Son olarak, Büyükşehir Belediyesinin Yönetim Kurulunda yer alma talebinin olup olmadığı sorusu da kendisine yöneltilen Yücelik, “Aşkale Çimento ve Erçimsan Holding, özel sektör dinamiklerine tabi olarak tamamen profesyonel yönetilen bir özel sektör kuruluşudur. Her yıl ISO 500’de yer alarak Türkiye’nin adını Dünya’da duyuran ve Erzurum’un gururu olan Şirketimizin Yönetim Kurulu Başkanı Lütfü Yücelik, başarılarımızı Sayın Cumhurbaşkanımıza çok defalar arz edebilmiştir ve Zat-ı Alilerinin de takdirini toplamış bir şirket olarak faaliyetlerimiz devam etmektedir. Şirketimiz, Belediye’nin kendine bağlı olarak kamu hizmeti görmesi amacıyla kurulmuş iştiraklerinden biri değildir. Bir özel sektör şirketi olarak, Genel Kurulun oy çokluğuyla karar alması neticesinde Yönetim Kurulu oluşturulur ve bu Yönetim Kurulu da Türk Ticaret Kanunu çerçevesinde Genel Kurulu bilgilendirir. Bu noktada, Belediye’nin herhangi bir temsilcisi ya da bir başka hissedarın Yönetim Kurulunda bulunabilmesinin şekli budur. Büyükşehir Belediyesi, Şirketimizin ilerlemesi için herhangi bir destek vermek istiyorsa, bunun için Yönetim Kurulunda bulunmasına gerek mi var? Vergilerini Erzurum için ödeyen, Erzurum’un refahı için gayret eden ve Erzurum’un gururu olmuş böylesine büyük bir Şirkete destek vermek için, Belediye eğer Yönetim Kurulunda yer almayı şart koşuyorsa, buna bir cevap veremem. Biz 30 yıldır nasıl dur durak bilmeden çalıştıysak, yine aynı şekil çalışmaya devam ediyoruz. Büyükşehir Belediyesi de, Yönetim Kurullarını tamamen kendisinin belirlediği ve bünyesinde bulunan iştiraklerinin ve şirketlerinin faaliyet alanları çerçevesinde Erzurum’un refahı için gayret etmelidir.” değerlendirmelerinde bulundu.

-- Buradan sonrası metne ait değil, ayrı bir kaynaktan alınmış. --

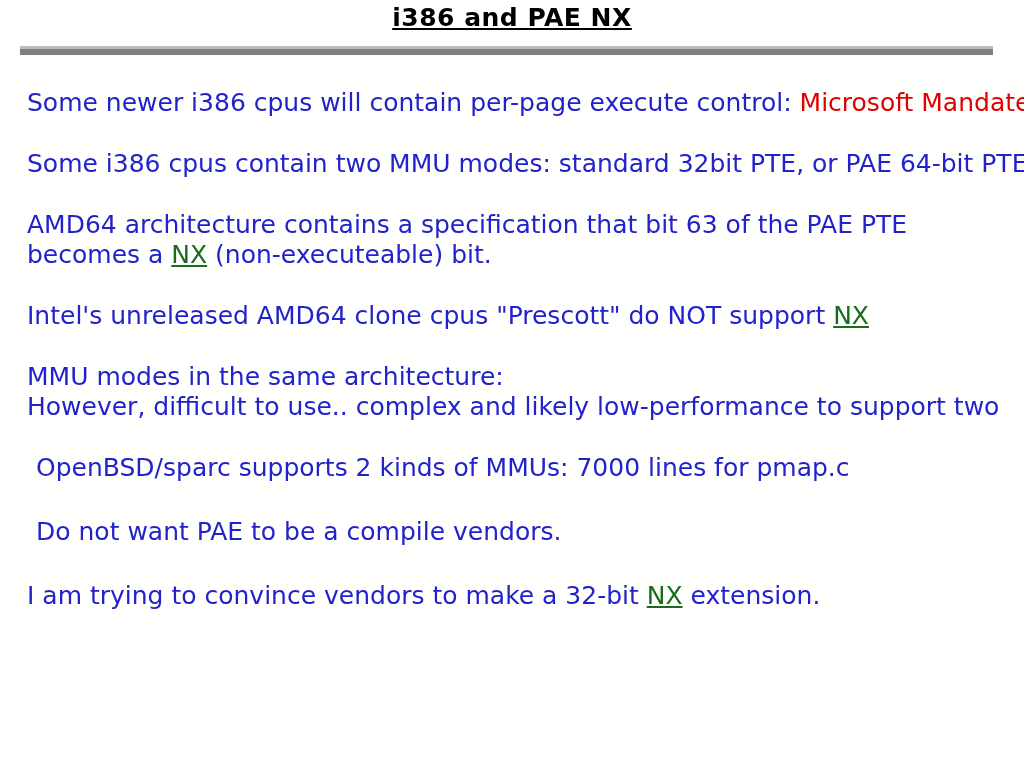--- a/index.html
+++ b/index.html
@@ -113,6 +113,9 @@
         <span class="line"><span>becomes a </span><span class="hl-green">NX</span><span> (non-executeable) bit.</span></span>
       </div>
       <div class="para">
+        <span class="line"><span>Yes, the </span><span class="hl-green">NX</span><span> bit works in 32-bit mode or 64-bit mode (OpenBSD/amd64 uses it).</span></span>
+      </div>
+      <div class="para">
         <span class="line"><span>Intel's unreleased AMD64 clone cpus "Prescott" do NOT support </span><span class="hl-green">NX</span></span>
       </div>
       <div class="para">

“30’uncu yılında çok daha güçlü” sloganıyla yürüttüğü ve Erzurum’a 30 yılda sağladığı katma değeri belirten bildirilerle reklam kampanyasını yürüttüğünü gördüğümüz Erçimsan Holding’in, 30’uncu yılında ilk defa ertelenen Genel Kurulunun Temmuz ayı içerisinde gerçekleşeceği öğrenilmiş olmakla birlikte, bu Genel Kurul sonucunda nasıl ilerleyeceği de merak konusu olmaya devam etmektedir.